Comparative Evaluation of Three Types of Semantic Distance Metrics – Implications for Use in Semantic Search
Abstract
Semantic relatedness is an important measure for search functionality and design in the 21st century. We envision that a 21st century search system should be able to accept as a “query” a sample document or object – and return results which are “like this” or “related.” Today, search systems that suggest “related results” do so based on the similarity of values in defined properties or bibliographic fields (e.g., faceted search using metadata values) or on high co-occurrence rates of query terms and full-text indexes. These search systems are commonly referred to as Similarity Search. For search systems to be able to support this capability in the future there must be a reliable mechanism for semantically identifying facets and values in the query document, and for calculating the semantic relatedness or similarity to other documents.
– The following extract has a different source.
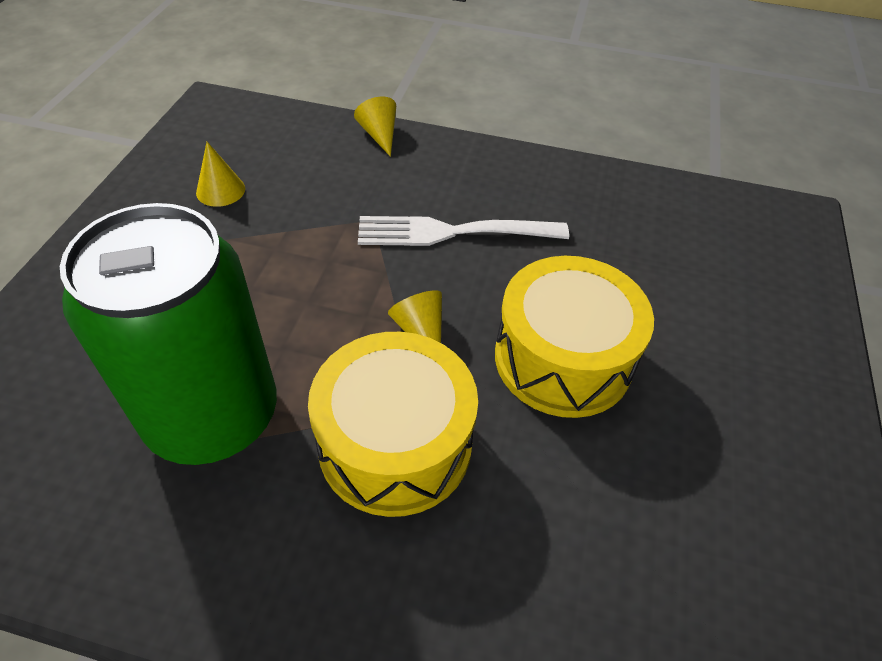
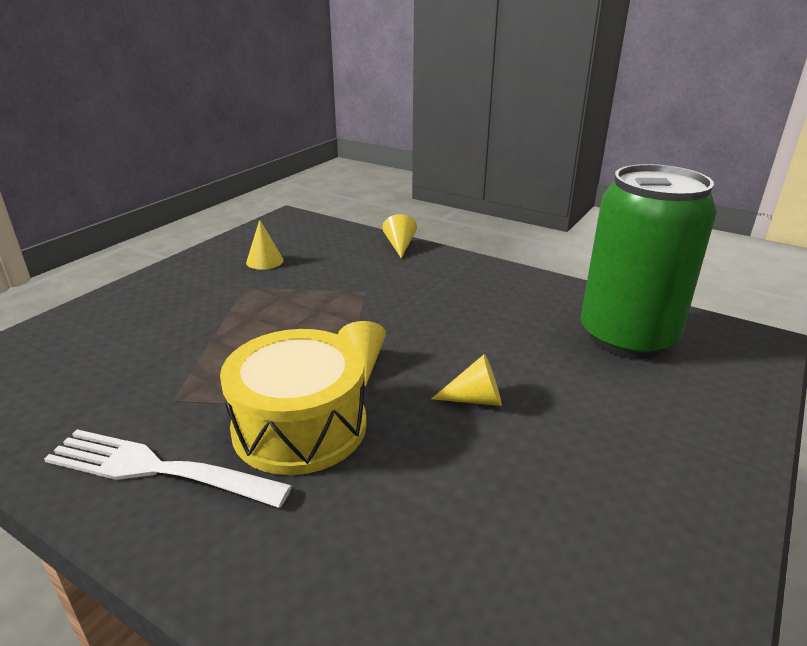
camera: 20 degrees right, 20 degrees down
green can [60,203,277,465] -> green can moved to [581,164,717,359]
white fork [358,216,569,246] -> white fork moved to [44,429,292,508]
yellow drum [495,256,654,418] -> yellow cone [431,354,502,406]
The literature is rich with discussions of semantic relatedness and similarity measures. Among the measures discussed, semantic distance appears to hold the greatest promise for this future search capability. Semantic relatedness is a concept that has been treated in philosophy, psychology, artificial intelligence and computational linguistics. This research approaches the concept of semantic distance from the computational linguistics and semantic analysis perspective, e.g., the degree of similarity or relatedness of two lexemes in a lexical resource. Semantic distance provides a more practical and quantitative approach to defining “similarity.” In addition, this research expands the definition of a lexical resource to include: full text and text corpus, knowledge organization systems, and metadata structures for documents.